Our church, among a few others, doesn't officially recognize the presence of Christmas until the evening of December 24th with the overwhelmingly joyous, colorful, fragrant, and glorious services of Christmas Eve. Advent has led up to it, taking the step-by-step path from the first Sunday in Advent and the lighting of the first candle to the time when candles blazed all over the place, incense makes its appearance, and the reflective blue or penitential purple of Advent turns to white and gold in celebration. Still, Advent gives me (and us) time to think, to reflect on what is really going to be celebrated -- and when. There are years when the 4th Sunday of Advent in the morning becomes Christmas eve in the evening, but that's okay. We have prepared for it. We know where we are in the church year, and it's a comforting, comfortable place, very much like the inward contemplations a pregnant woman  as she caresses the bulge in her body that shelters a new life that will soon enter the world, including the world of HallowThankMas.

HallowThankMas is a frantic time, and what's more, Christmas Day no sooner arrives than all traces of it are wiped away (except for the sale table) and Valentines, hearts and frilly nightwear appear. On Christmas Day culture has already moved into a season that lasts nearly as long as HallowThankMas. Fortunately the church allows us to celebrate Christmas for a full two weeks, even though the world outside the church walls has already moved on. We begin singing Christmas carols just as the commercial (and much of the rest of the non-commercial ) world packs up the "Ho ho ho" CDs and breaks out with whatever strikes the store's fancy (or the chain's, for that matter).

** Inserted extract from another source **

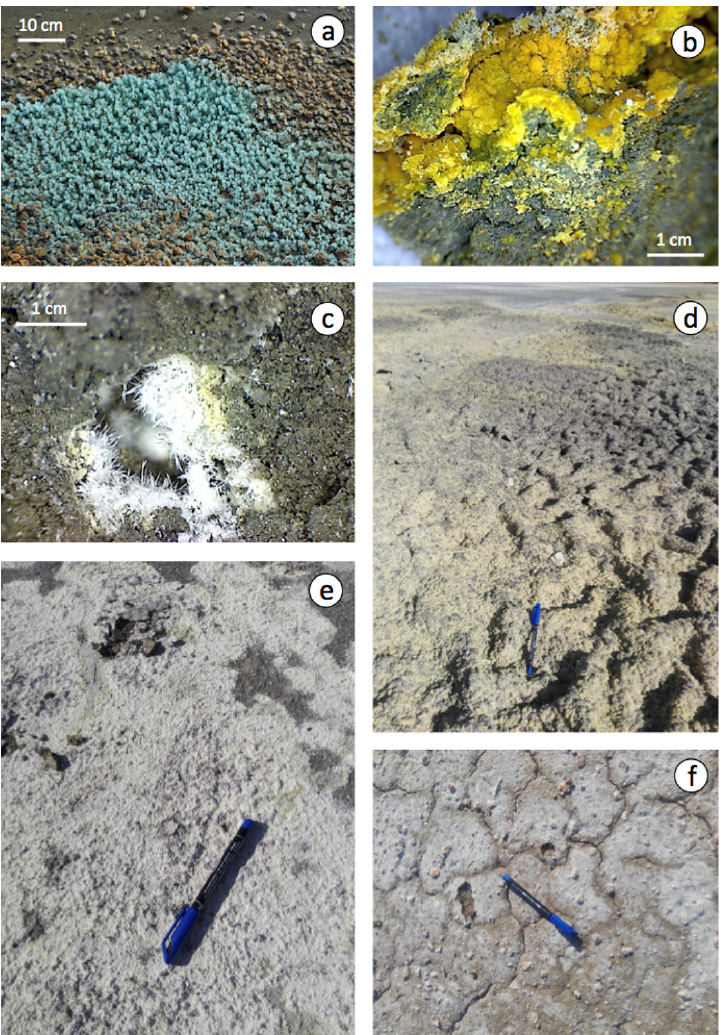
Figure 6. Efflorescent blooms of sulphate minerals on the surface of the pyrite wastes: ( a ) greenish- blue crystals of melanterite; ( b ) fine-grained yellow crust of copiapite; ( c ) white hairy halotrichite; ( d – e ) yellow to white encrustations of mixtures of soluble sulphate salts covering the floodplain; and ( f ) crystallization of efflorescent halite on soil surface with desiccation cracks (distal zone).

I think that if I had one wish, I'd slow the world down just a little and turn back the hourglass to the time before HallowThankMas became part of our culture. Let the kids enjoy the anticipation of being little ghoulies and ghosties before we tumble them into pilgrim outfits and the stores start reminding them that Santa Claus is comin' to town. I would like to enjoy November as November, not as anticipation of overindulgence on Thanksgiving Day and the overindulgence in shopping on Black Friday (which, if I read it right, has been replaced this year by after-Veterans-Day-sales). I'd ban Christmas carols and decorations until at LEAST the day after Thanksgiving and to remain  up until at least New Year's Day if not the feast of the Epiphany. I'd like to have the reminder that Christmas is about more than how much a family can cram under a tree or how quickly they can move from one season to another, and how chubby little cherubs on Christmas cards holding harps and wearing halos turn into chubby little cherubs holding bows and arrows and aim at heart-shaped targets.

I often think of Anne, the priest who spoke that day. She had it right, in my opinion, I never pass a year since I heard that sermon that I don't remember her introduction of the season of HallowThankMas to me and the rest of the congregation. It's made me more aware of a lot of things, including how I and the culture in which I live see time -- and how rushed it becomes. She made me see that it's time for me, anyway, to slow down, take each season as it comes, and let each season have its time before moving to the next.

That's an insight I can use all year -- although I will admit I do look forward to the introduction of Peeps for Easter about the time Lent starts......   Oh, well. I'll work on it.